Baru, also known as cumbaru, barujo ou coco-feijão, for which the scientific name is Dypterix alata vog, it's a Cerrado originary plant. Cerrado is the Brazilian Savanna, biome that corresponds to ¼ of the national territory. Until 60's it was barely known as food source. From the moment people started eating it up to nowadays, its consumption has grown in large scale, therefore, comes the need to develop projects that define a social-educational ground in exploring this commodity.
Due to needs demanded by the Brazilian Forest Code (Law), especially those related to reforestation of
RFL (Legal Forests Reserve) and APP (Permanent Preservation Area), the Baru has shown up as an excellent alternative.
Additionally, Baruzeiro can also be grown as hardwood stock, as the quality of the wood is considered excellent.
Another well know applicability is the shading used in livestock.
Livestock exposed to radioactive effects of the sun, suffer more from heat stress than those animals protected in shady locations.
In the case of fruit trees, the benefit is even greater because the
Baru is far appreciated by the cattle and its high nutritional value offers
further benefits to the livestock.
Due to energy wealth of its nutrients
(vitamins, minerals and fats), the baru nuts
are associated with sexuality, thus revealing a naturally aphrodisiac food.

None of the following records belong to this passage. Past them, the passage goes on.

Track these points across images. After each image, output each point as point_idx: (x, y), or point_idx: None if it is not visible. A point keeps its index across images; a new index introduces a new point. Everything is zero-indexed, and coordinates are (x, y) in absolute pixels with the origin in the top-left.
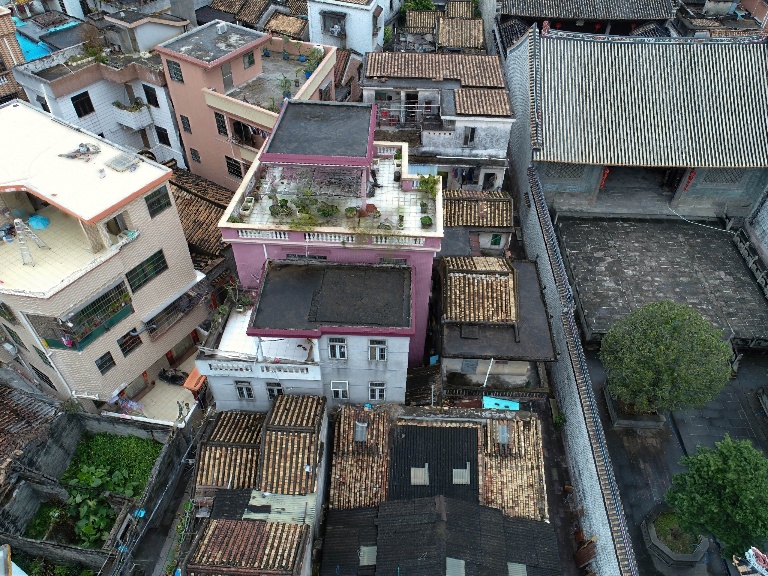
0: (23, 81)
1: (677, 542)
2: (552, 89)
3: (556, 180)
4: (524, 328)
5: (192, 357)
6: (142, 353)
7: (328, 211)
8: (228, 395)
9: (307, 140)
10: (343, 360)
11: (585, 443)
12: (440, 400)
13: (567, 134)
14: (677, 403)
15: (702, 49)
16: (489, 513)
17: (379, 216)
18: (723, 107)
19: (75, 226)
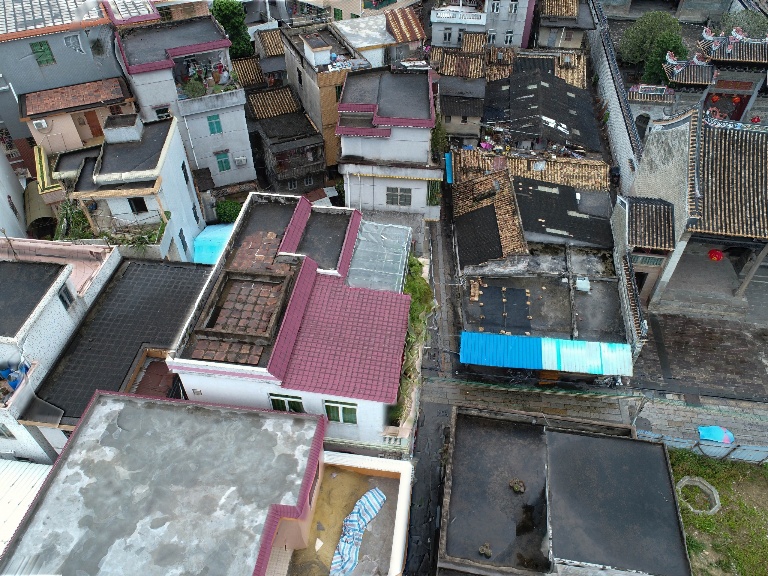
0: None
1: None
2: None
3: None
4: (581, 20)
5: None
6: None
7: None
8: (439, 39)
9: None
10: (497, 14)
11: None
12: None
13: None
14: None
15: None
16: (559, 79)
17: None
18: None
19: None
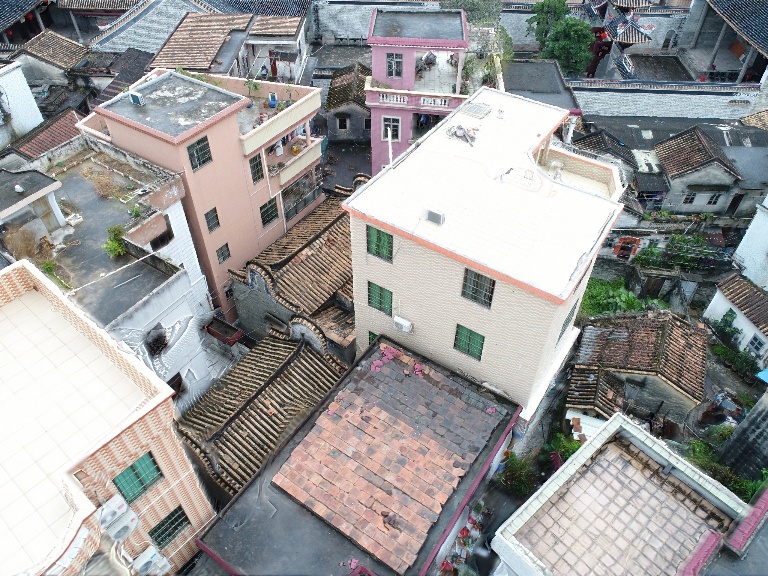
0: None
1: None
2: None
3: None
4: None
5: None
6: None
7: None
8: None
9: (435, 32)
10: None
11: None
12: None
13: None
14: None
15: None
16: None
17: None
18: None
19: None
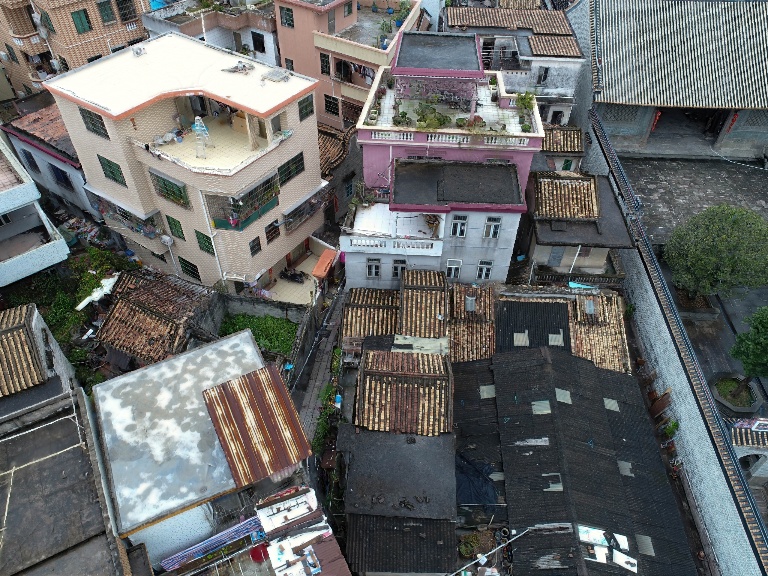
0: (152, 26)
1: (736, 400)
2: (610, 40)
3: (611, 123)
4: (604, 224)
5: (304, 262)
6: (278, 244)
7: (443, 120)
8: (358, 273)
9: (427, 60)
10: (461, 238)
11: (657, 318)
12: (532, 284)
13: (624, 79)
14: (729, 301)
15: (745, 6)
16: (584, 363)
17: (485, 126)
18: (764, 56)
19: (230, 132)
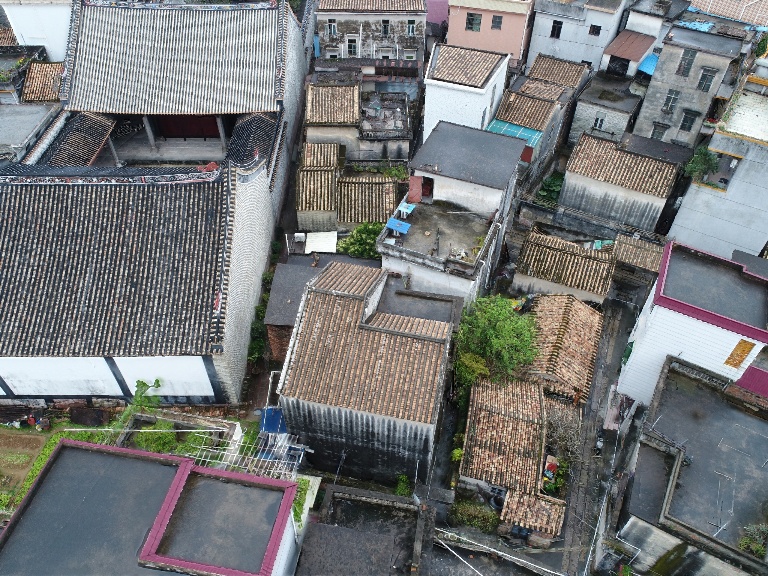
0: None
1: None
2: None
3: None
4: None
5: None
6: None
7: None
8: None
9: None
10: None
11: None
12: None
13: None
14: None
15: None
16: None
17: None
18: None
19: None
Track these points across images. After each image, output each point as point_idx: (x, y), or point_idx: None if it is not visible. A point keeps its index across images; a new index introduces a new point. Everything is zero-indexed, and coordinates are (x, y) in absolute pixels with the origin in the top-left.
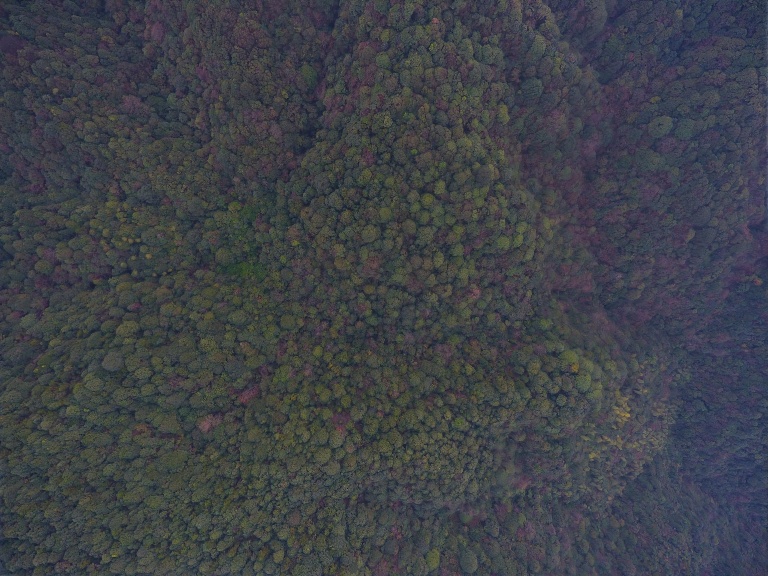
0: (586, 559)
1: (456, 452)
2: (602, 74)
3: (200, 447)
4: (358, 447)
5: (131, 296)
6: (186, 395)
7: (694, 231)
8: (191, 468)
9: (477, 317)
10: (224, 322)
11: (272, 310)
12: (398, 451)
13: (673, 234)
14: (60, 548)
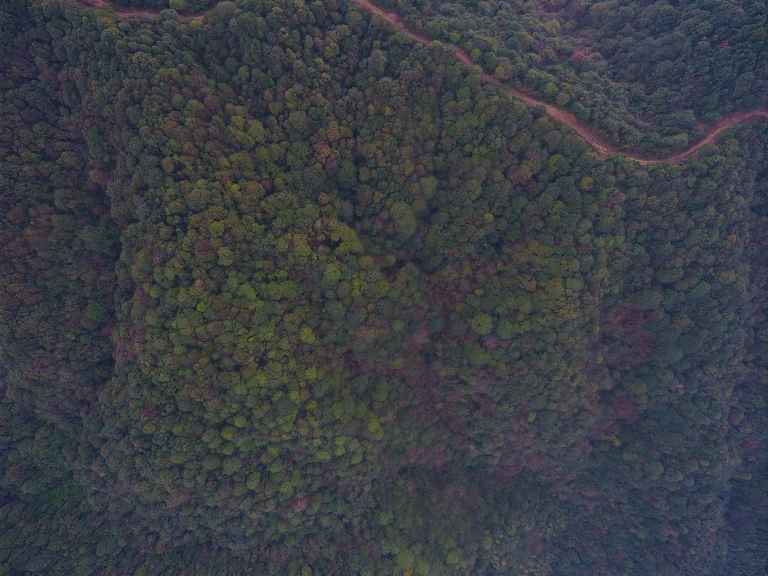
0: None
1: None
2: (427, 265)
3: None
4: None
5: None
6: None
7: (534, 414)
8: None
9: (309, 521)
10: (23, 571)
11: (86, 538)
12: None
13: (517, 413)
14: None
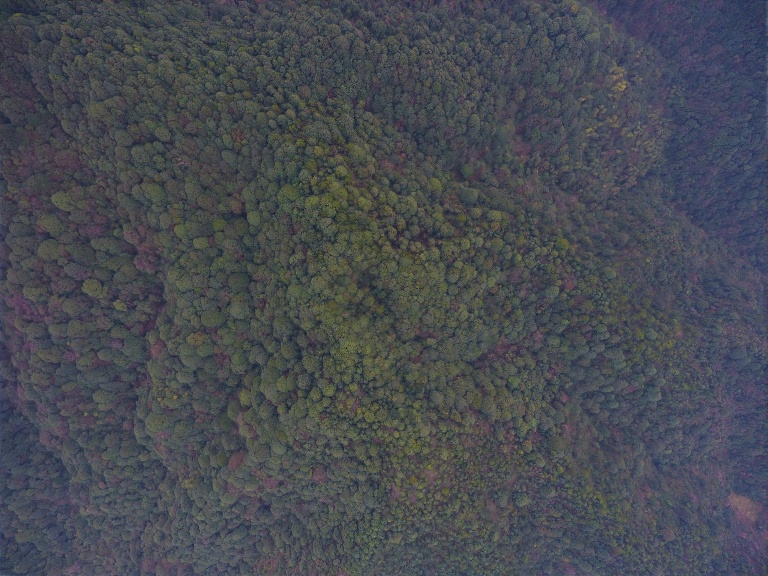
0: (581, 228)
1: None
2: None
3: (216, 19)
4: (367, 40)
5: None
6: None
7: None
8: None
9: None
10: None
11: None
12: (405, 47)
13: None
14: (86, 26)
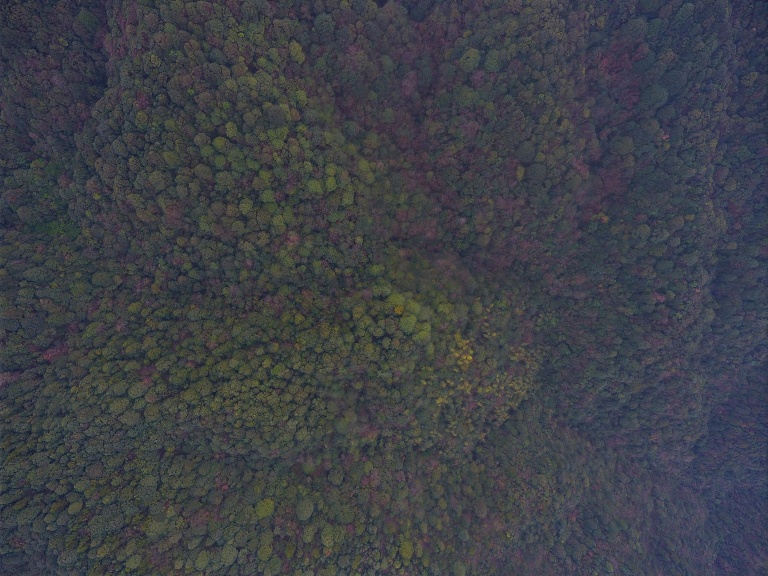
0: (438, 503)
1: (275, 399)
2: (415, 11)
3: None
4: (163, 397)
5: None
6: None
7: (523, 168)
8: None
9: (302, 265)
10: (20, 279)
11: (82, 267)
12: (205, 399)
13: (505, 173)
14: None
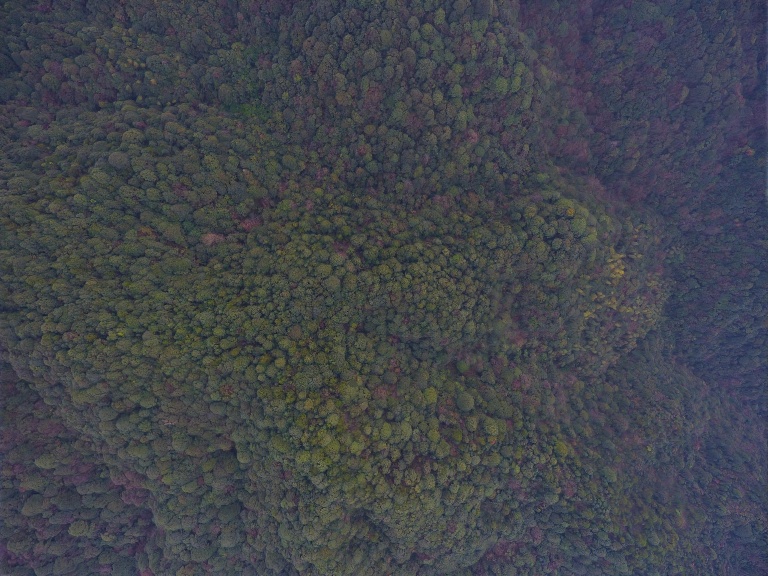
0: (580, 414)
1: (454, 286)
2: None
3: (203, 261)
4: (358, 269)
5: (136, 115)
6: (190, 209)
7: (688, 89)
8: (195, 275)
9: (475, 165)
10: (227, 147)
11: (274, 148)
12: (397, 275)
13: (668, 94)
14: (68, 319)
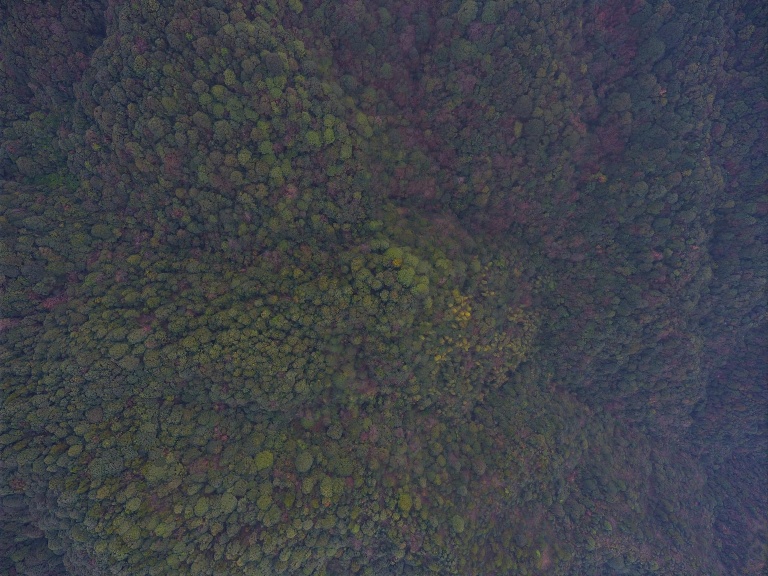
0: (437, 460)
1: (274, 349)
2: None
3: None
4: (162, 344)
5: None
6: None
7: (520, 124)
8: None
9: (300, 219)
10: (19, 227)
11: (82, 219)
12: (204, 346)
13: (503, 130)
14: None
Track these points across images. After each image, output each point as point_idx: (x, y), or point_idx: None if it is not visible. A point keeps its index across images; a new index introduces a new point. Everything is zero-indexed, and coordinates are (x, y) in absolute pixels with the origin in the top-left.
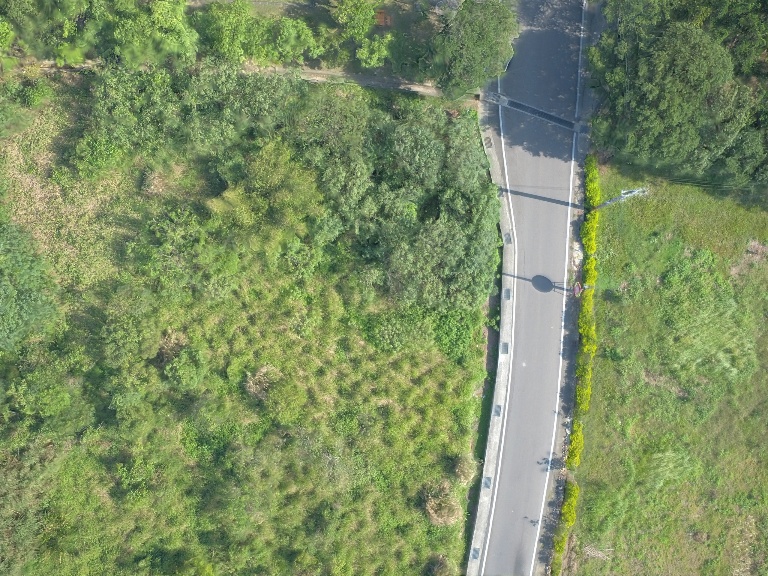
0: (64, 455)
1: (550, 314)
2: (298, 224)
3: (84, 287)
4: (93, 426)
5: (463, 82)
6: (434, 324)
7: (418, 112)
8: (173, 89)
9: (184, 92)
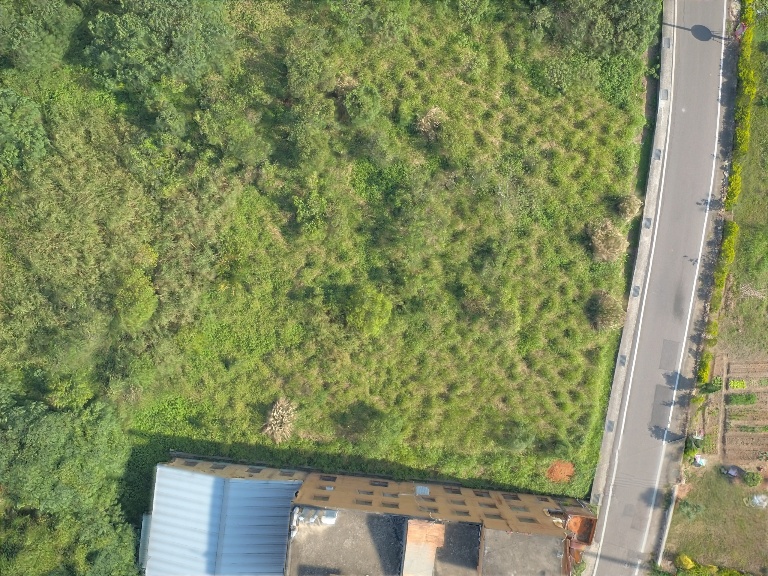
0: (238, 193)
1: (709, 62)
2: None
3: None
4: (269, 162)
5: None
6: None
7: None
8: None
9: None
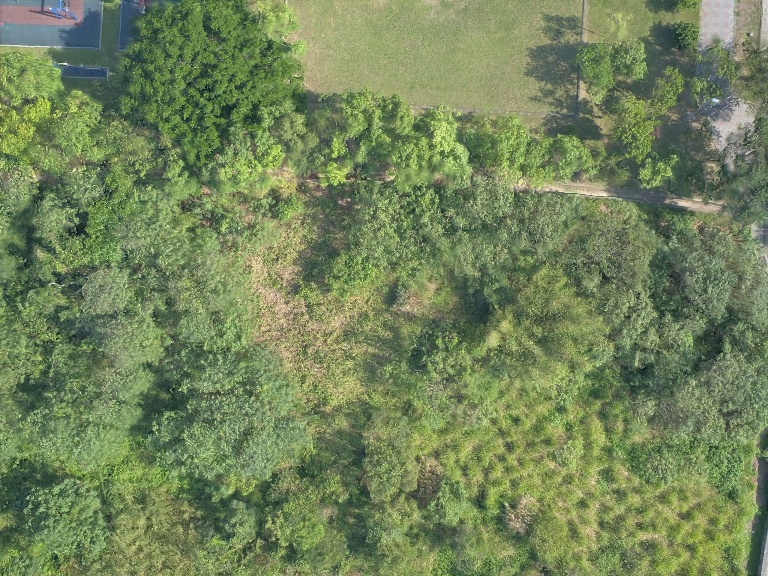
0: None
1: None
2: (580, 358)
3: (331, 408)
4: (345, 557)
5: (765, 211)
6: (703, 455)
7: (691, 231)
8: (442, 210)
9: (451, 212)
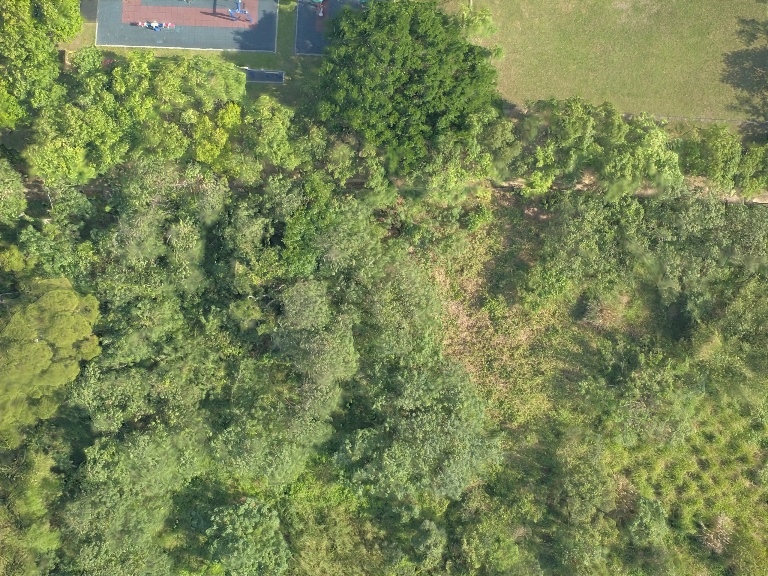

Other benefits are related to cholesterol reduction and prevention of cardiovascular diseases. It's rich in minerals such as zinc, magnesium, iron, phosphorus and potassium and also in fatty acids.
It also has anti-inflammatory and antiviral properties due to presence of catechin and gallic and elagic acids. Its importance in medicinal use has been noted in several studies that are under development.
The public and personal awareness aimed by the project
about its importance in food, considering
its high nutritional value, because, among other properties, it has
protein level of 26.3% (higher than the value found in coconut) and lipids (33.3%).
Among the last ones, 75.6% unsaturated fatty acids, like omega 3, 6 and 9.
In Brazilian middle-west, Baru is already part, frequently, of its culinary and, as the big city's citizens are becoming aware of studies related, it is beginning to be accepted and used by chefs in upscale restaurants.
Those are just one of the reasons that highlights a greater need for advertising and propaganda of which Baru is, which is one of the goals of this project. Experts in food and nutritional sciences are already bringing forward their researches in order to enlighten the numerous benefits of Baru consumption. The consumption should be well oriented, since Baru is very caloric.